** Supplied records follows **

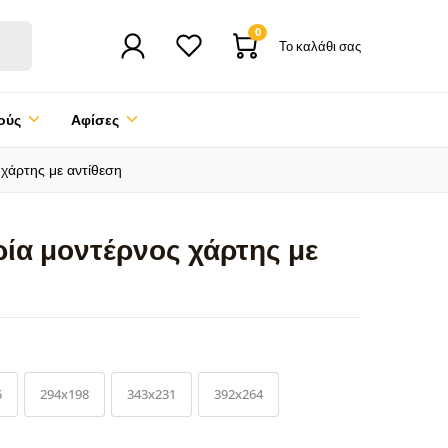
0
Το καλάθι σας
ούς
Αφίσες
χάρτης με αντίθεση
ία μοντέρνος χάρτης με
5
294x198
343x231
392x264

** End of Supplied records **

Copy all the entries above exactly as they stand, except for the pictures.

0
Το καλάθι σας
ούς
Αφίσες
χάρτης με αντίθεση
ία μοντέρνος χάρτης με
5
294x198
343x231
392x264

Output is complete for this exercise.